Albin O. Kuhn Library & Gallery - Staff Wiki
ScholarWorks ETD Load Procedures
Files for Combining ETD and Zotero Loads
Required for this procedure:
Notices from Proquest that files are available.
Filezilla.
Proquest FTP login info.
ETD Directory on hard drive with pdf and xml subdirectories.
7-Zip.
Adobe Acrobat Standard. Modify Acrobat settings: When you're in Acrobat, go to edit, then preferences. Click on "Documents" in the left-hand column. In the main part of the pop-up, under PDF/A view mode, use the drop-down to select "never."
Computer configured to open XML files with WordPad (Right click an XML file and select "Open with" and then "Chose Program." Select WordPad, then click "Always use the selected program to open this kind of file.").
Editix XML Editor.
XSL file for reformatting the XML files, ETDConversionForDspace.xsl (attached here).
Microsoft Excel with the Developer tab enabled and macros enabled (Left click on the windows symbol and select "Excel Options." On the popular tab, check "Show developer tab in the Ribbon." Go to the Trust Center Tab. Click "Trust Center Settings." Click "Enable all Macros.").
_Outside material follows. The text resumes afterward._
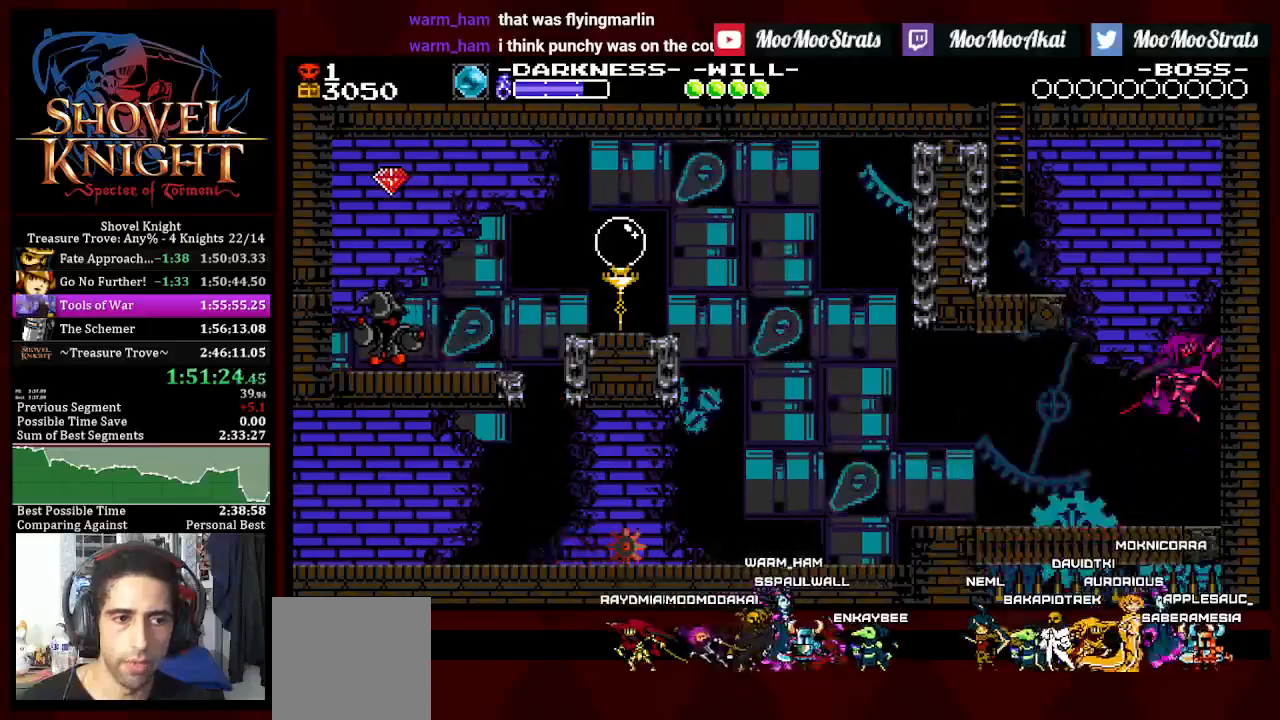
{"buttons": ["DPAD_LEFT"], "left_stick": "center", "right_stick": "center", "events": [[17, "CROSS", "up"], [183, "CROSS", "down"], [217, "DPAD_RIGHT", "up"], [317, "DPAD_LEFT", "down"], [500, "CROSS", "up"]]}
Excel Template, ETDtempDspace.xlsm, (attached here).
SAF Builder program (downloaded from Github and installed by LITS) and Java JDK, GIT, and Maven. Oracle VM Virtual Box for running it on Linux, and directory that can be accessed both for Linux and windows. Instructions for installation here: STEPS_rev1.docx. Use the command git clone https://github.com/DSpace-Labs/SAFBuilder to install it.
Collection File program (attached here in a zip file–unzip it and put it in your ETD directory) and Python to run it. It can also be run on the staff eLumin desktop, this procedure includes that method..
For converting video files to mp4's: Avidemux.
When notified that files have been ftp'ed:
When you receive notices from Proquest, first insure that they were able to successfully transfer all of the files. If some transfers fail, they'll likely try again the next day. Wait until you likely have all the files for a semester before beginning work on a set. Be sure to keep track of what you have already loaded into ContentDM and what you haven't loaded.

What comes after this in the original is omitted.